While welcoming some foreign visitors who paid a courtesy call on her as the then Speaker, of the HoR, Hon Etteh said: ”I am glad to welcome these strangers to this Hollow House”. Hon. Etteh was a good student of Mrs. Malaprop and she never disappointed the disciples of MALAPROPISM. She actually wanted “to welcome these guests to this Hallowed House.” Aminu Tambuwal should no longer desecrate the Hallowed Hall of the HoR , unless , of course, the HoR is a Hollow House as was once described by Speaker Patricia Etteh. Alhaji Aminu Tambuwal has brought both the National Assembly and the Law Profession to public opprobrium and obloquy. He should be dragged to the Disciplinary Committee of the Nigerian Bar Association(NBA) for appropriate disciplinary sanction for his bare-faced breach of Section 68(1)(g) of the Constitution. Hon Tambuwal is one of the political Judas Iscariots in the political terrain of Nigeria who look with disdain and contempt the base heights through which they climbed to power. They must be ruthlessly dealt with in order to deter future political dissidents who are watching the shame of Tambuwal with keen interest.

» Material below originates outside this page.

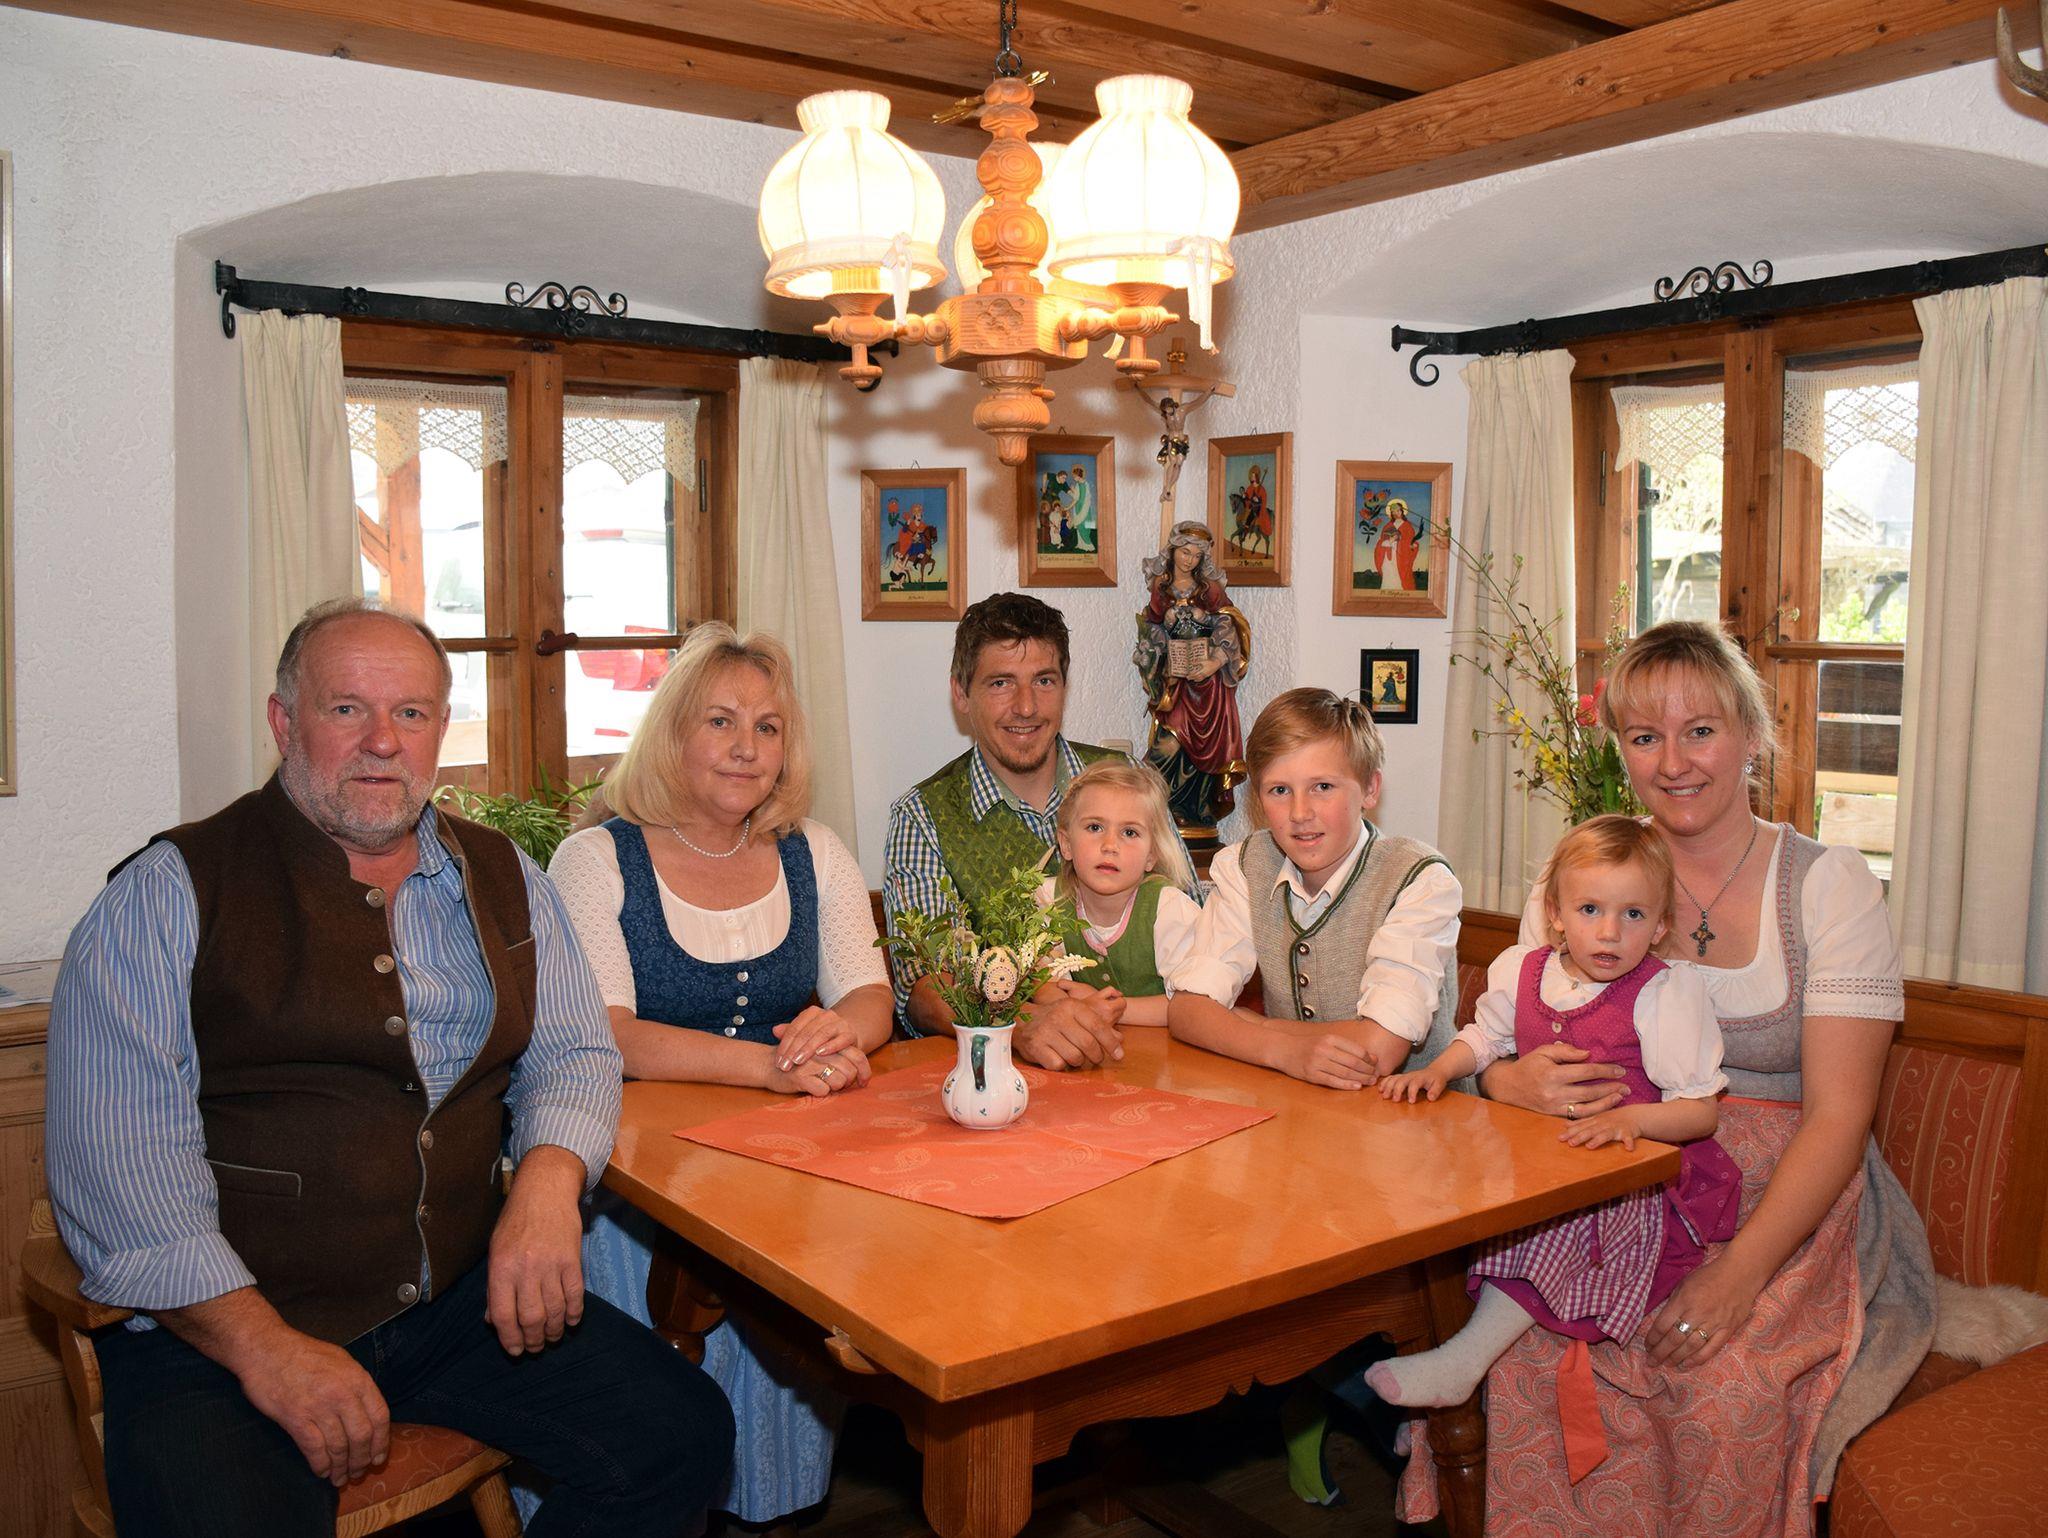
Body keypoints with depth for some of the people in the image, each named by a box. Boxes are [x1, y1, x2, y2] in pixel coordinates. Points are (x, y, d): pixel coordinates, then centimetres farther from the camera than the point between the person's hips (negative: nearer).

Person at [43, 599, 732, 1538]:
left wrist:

In any genuine democracy, the Constitution is the Summum Bonum(the common good) and nobody should be above the law. It is sad that Alhaji Waziri Tambuwal as well as his cohorts and sponsors appears to be one of the surviving vestiges of the brain wave that some people in this country are born to rule. He appears to be a fanatical student of Prince Niccolo Machiavelli who posited the theory of “the end justifies the means. “As stated above, nobody is quarrelling with his defection to APC, after all, it’s a happy riddance to bad rubbish. His defection to APC has let in a whiff of fresh air into an erstwhile asphyxiated political environment in Nigeria. He is very free to be the Speaker of the Sokoto Empire; he can be the Speaker Emeritus of his new party, APC), or even the Boko Haram Group. But he will never ever go back to preside over the affairs of the Federal House of Representatives(HoR) when it reconvenes on the 3rd December, 2014. As for the courts, we must stress that what is at stake is the so-called indivisibility and indissolubility of the Nigerian nation. It goes beyond political rhetoric, jingoism and sloganeering. So, what we desire on this suit is substantive justice.WHERE the lower couret are in doubt, they should refer the matter to the Suppreme Court for adjudication and substantive justice. At this point, I wish to join King PISO to scream: “Fiat justitia, ruat coelum.”
All in all, I wish to state emphatically that in spite of real or perceived shortcomings, Nigeria is not practising a Mobocracy; it’s not practising an OCHLOCRACY, Nigeria is practising a philosophy of government called “Democracy” and any attempt by any group to take Nigeria back to the Hobbesian State of Nature where life is short, nasty and brutish will be stoutly resisted even though it may culminate in the much -hyped disintegration of Nigeria in 2015.